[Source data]
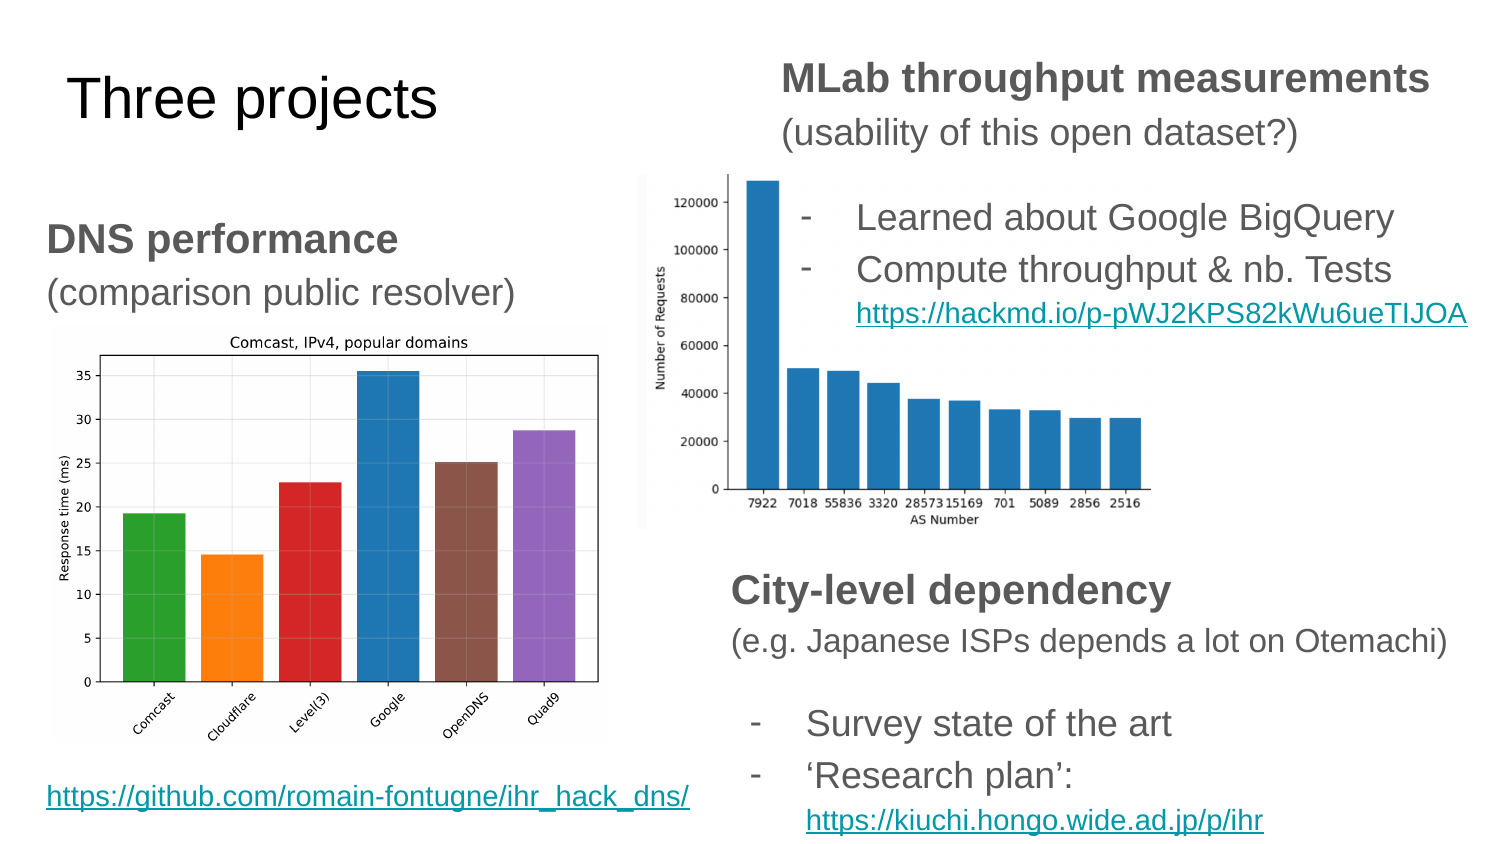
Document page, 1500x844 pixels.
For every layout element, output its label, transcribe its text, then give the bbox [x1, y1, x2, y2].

picture [1065, 313, 1073, 321]
picture [51, 325, 610, 742]
list MLab throughput measurements (usability of this open dataset?) Learned about Google BigQuery Compute throughput & nb. Tests https://hackmd.io/p-pWJ2KPS82kWu6ueTIJOA [766, 28, 1500, 313]
picture [893, 313, 1088, 326]
picture [1034, 313, 1042, 321]
picture [964, 315, 971, 321]
list DNS performance (comparison public resolver) https://github.com/romain-fontugne/ihr_hack_dns/ [31, 189, 716, 750]
picture [1091, 313, 1098, 321]
picture [1117, 313, 1151, 326]
list City-level dependency (e.g. Japanese ISPs depends a lot on Otemachi) Survey state of the art ‘Research plan’: https://kiuchi.hongo.wide.ad.jp/p/ihr [715, 540, 1500, 826]
picture [1091, 313, 1114, 326]
picture [638, 174, 1151, 529]
title Three projects [51, 44, 766, 139]
picture [893, 313, 900, 321]
picture [1117, 313, 1124, 321]
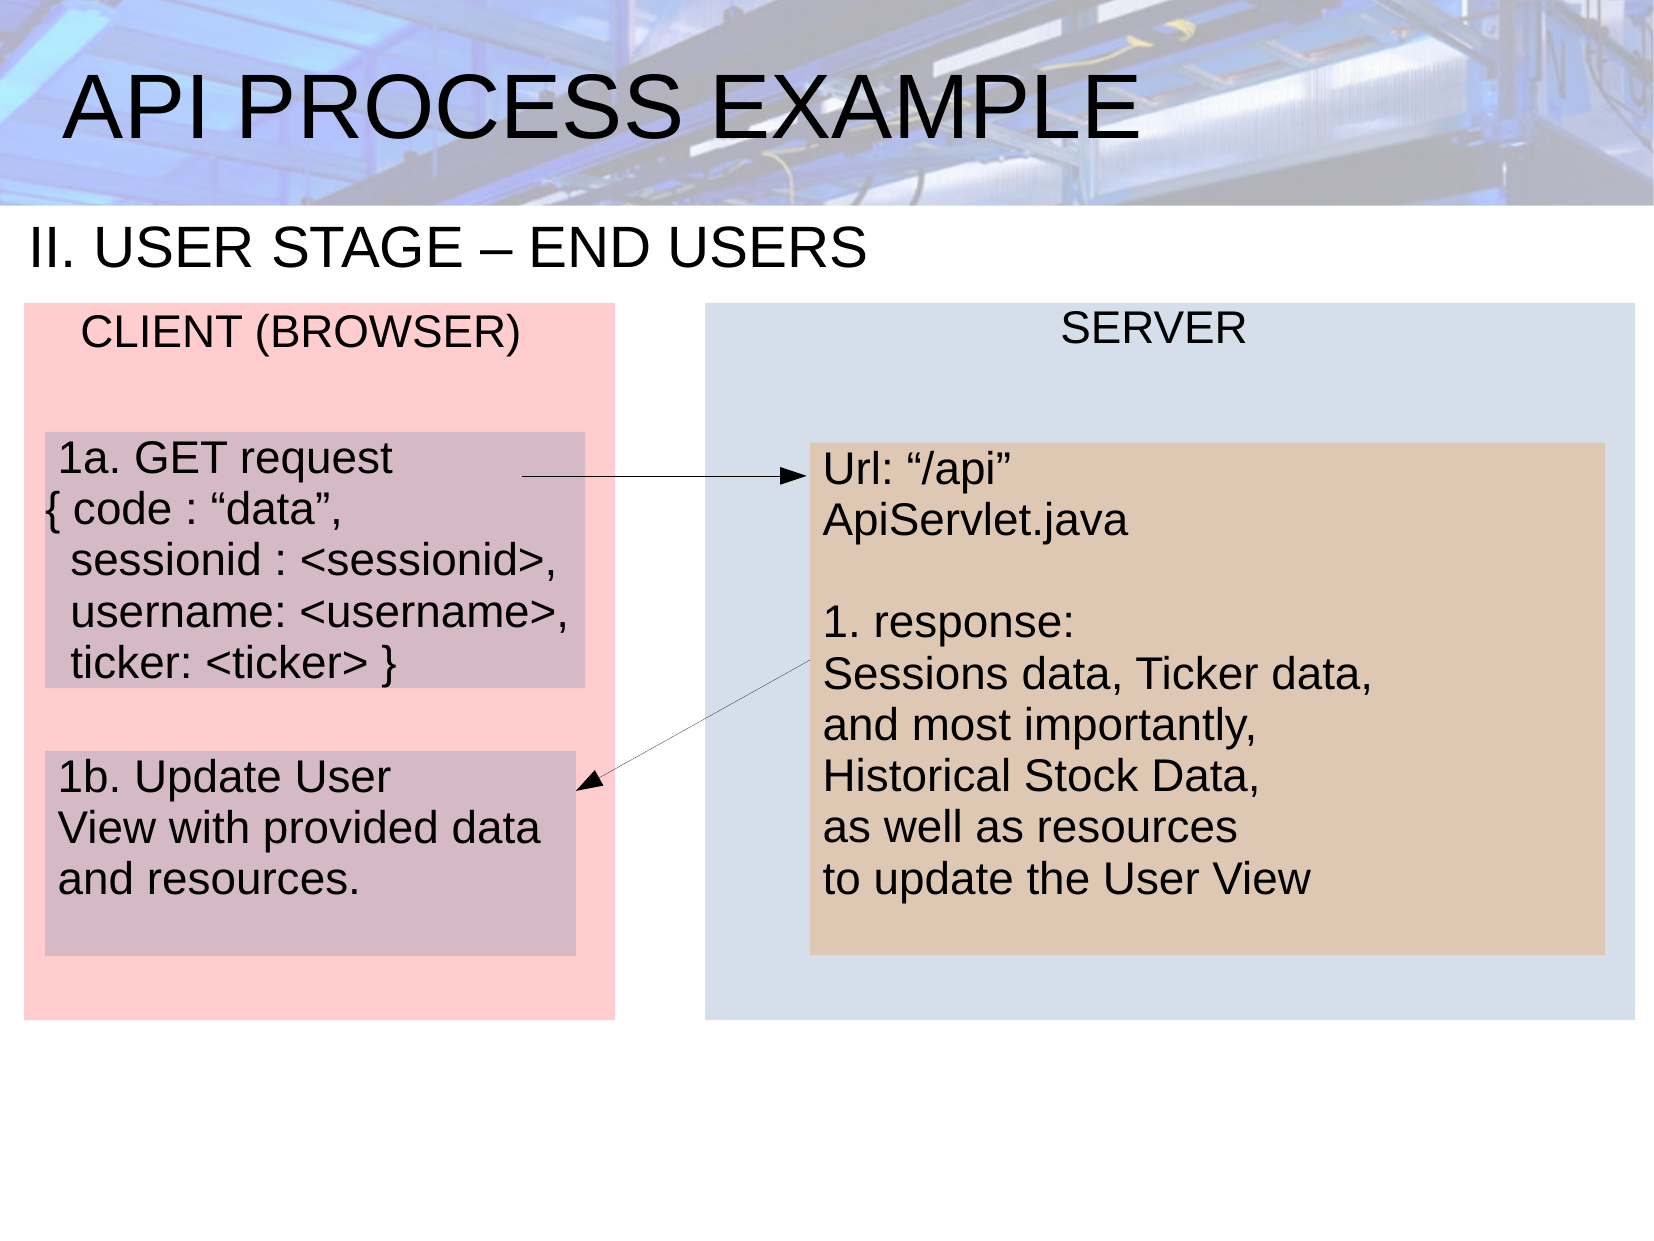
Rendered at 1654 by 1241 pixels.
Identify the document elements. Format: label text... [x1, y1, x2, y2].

text_box II. USER STAGE – END USERS [28, 215, 1546, 286]
text_box CLIENT (BROWSER) [80, 305, 546, 358]
picture [0, 0, 1654, 1241]
text_box 1b. Update User View with provided data and resources. [45, 750, 576, 956]
title API PROCESS EXAMPLE [11, 2, 1501, 211]
text_box [705, 302, 1636, 1021]
text_box SERVER [1060, 302, 1563, 358]
text_box [24, 302, 616, 1021]
text_box Url: “/api” ApiServlet.java 1. response: Sessions data, Ticker data, and most importantly, Historical Stock Data, as well as resources to update the User View [810, 442, 1606, 956]
subtitle 1a. GET request { code : “data”, sessionid : <sessionid>, username: <username>, ticker: <ticker> } [45, 431, 586, 689]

▶ [What you have to do]
Rewrite the records above as a JSON list of strings, with one string for each line. Skip blank lines and leave the pictures out.

▶ [The output]
[
  "Document page, 1500x844 pixels.",
  "For every layout element, output its label, transcribe its text, then give the bbox [x1, y1, x2, y2].",
  "picture [1065, 313, 1073, 321]",
  "picture [51, 325, 610, 742]",
  "list MLab throughput measurements (usability of this open dataset?) Learned about Google BigQuery Compute throughput & nb. Tests https://hackmd.io/p-pWJ2KPS82kWu6ueTIJOA [766, 28, 1500, 313]",
  "picture [893, 313, 1088, 326]",
  "picture [1034, 313, 1042, 321]",
  "picture [964, 315, 971, 321]",
  "list DNS performance (comparison public resolver) https://github.com/romain-fontugne/ihr_hack_dns/ [31, 189, 716, 750]",
  "picture [1091, 313, 1098, 321]",
  "picture [1117, 313, 1151, 326]",
  "list City-level dependency (e.g. Japanese ISPs depends a lot on Otemachi) Survey state of the art ‘Research plan’: https://kiuchi.hongo.wide.ad.jp/p/ihr [715, 540, 1500, 826]",
  "picture [1091, 313, 1114, 326]",
  "picture [638, 174, 1151, 529]",
  "title Three projects [51, 44, 766, 139]",
  "picture [893, 313, 900, 321]",
  "picture [1117, 313, 1124, 321]",
  "Rendered at 1654 by 1241 pixels.",
  "Identify the document elements. Format: label text... [x1, y1, x2, y2].",
  "text_box II. USER STAGE – END USERS [28, 215, 1546, 286]",
  "text_box CLIENT (BROWSER) [80, 305, 546, 358]",
  "picture [0, 0, 1654, 1241]",
  "text_box 1b. Update User View with provided data and resources. [45, 750, 576, 956]",
  "title API PROCESS EXAMPLE [11, 2, 1501, 211]",
  "text_box [705, 302, 1636, 1021]",
  "text_box SERVER [1060, 302, 1563, 358]",
  "text_box [24, 302, 616, 1021]",
  "text_box Url: “/api” ApiServlet.java 1. response: Sessions data, Ticker data, and most importantly, Historical Stock Data, as well as resources to update the User View [810, 442, 1606, 956]",
  "subtitle 1a. GET request { code : “data”, sessionid : <sessionid>, username: <username>, ticker: <ticker> } [45, 431, 586, 689]"
]